Guitar (soloist), alto flute, string quartet.
Premiered October 28 and 30, 2005! See pics from the rehearsals and download the mp3.
Lament is a reworking of my solo guitar composition, Jim Walter No. 5. Jim Walter No. 5 is the coal mine in Brookwood, AL where two methane explosions killed 13 miners on September 23, 2001. This incident received very little media attention due to the monolithic coverage given the September 11th terrorist attacks. The work is not programatic, and indeed I had just started composing it before the mine explosion, with the intention of naming it "God Bless America: 99 cent Footlong" after a sign I had seen at a drive-through restaurant. But as I was writing, it became apparent that I was no longer commenting on this absurd association resulting from blind patriotism. When I had finished the work I was almost startled by the title which I had put at the beginning of the document, having forgotten about it in the process of writing the work. I had not written a scathingly mocking commentary inspired by a crass marquee. I had written a genuinely mournful work. So what had been on my mind while writing it? It had been the mine explosions. The sadness, bitterness, and disbelief were captured in the sounds of the piece much better than they would have been if I had been trying to depict the mining tragedy with music.
Lament is more than a mere orchestration of Jim Walter No. 5. It is a recasting of the piece in a broader scope, musically and otherwise. Whereas Jim Walter No. 5 uses one instrument and one theme to reflect on one incident, Lament is a reflection on tragedy itself. Context and reflection shade the meaning here, as they do in life.

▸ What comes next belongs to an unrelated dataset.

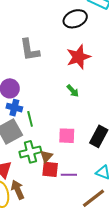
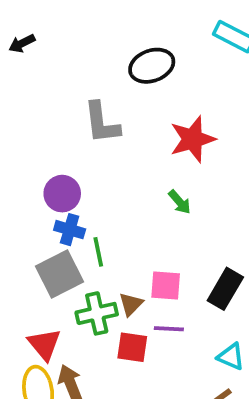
black ellipse: (75, 19) -> (152, 66), moved
brown triangle: (46, 156) -> (131, 304), moved
purple line: (69, 175) -> (169, 329), moved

The viola begins the piece by presenting a fragment of what will be the theme. The other strings imitate this motive at different pitch levels, building tense chords which will be the basis for the entire work's harmonic structure. The guitar enters and hesitantly presents the theme in it's entirety, by revealing a small piece, retreating, then revealing a bit more. After a few "tries" the theme is fully revealed, and its material used as a sort of soliloquy for guitar. The next section of the work features shimmering cross-fingered guitar trills that morph to and from one another, while the strings explore the thematic material. After a jarring stop, there is a contemplative section where the guitar repeatedly chimes a high note and the alto flute is introduced. The guitar, flute, and viola call to each other, as the chiming guitar note climbs a little higher for increasingly shorter sections and other instruments thicken the texture as the music builds anxiously. An out-of-time harmonic serves as the final chime of this section. A faster, angrier version of the opening motive provides material for a section made of tight canons (echoes). These canons are interrupted by repeated notes outlining the original theme. Eventually, the canons give way to these interruptions, and those repeated notes eventually morph into a guitar cadenza, which makes use of tremolo technique to simulate sustained melody over arpeggiated harmony. The entire melody of the cadenza is made up of interlocking presentations of the first three notes of the theme. The strings return to support the final parts of the tremolo section, and the piece ends with the first six notes of the theme presented as guitar harmonics.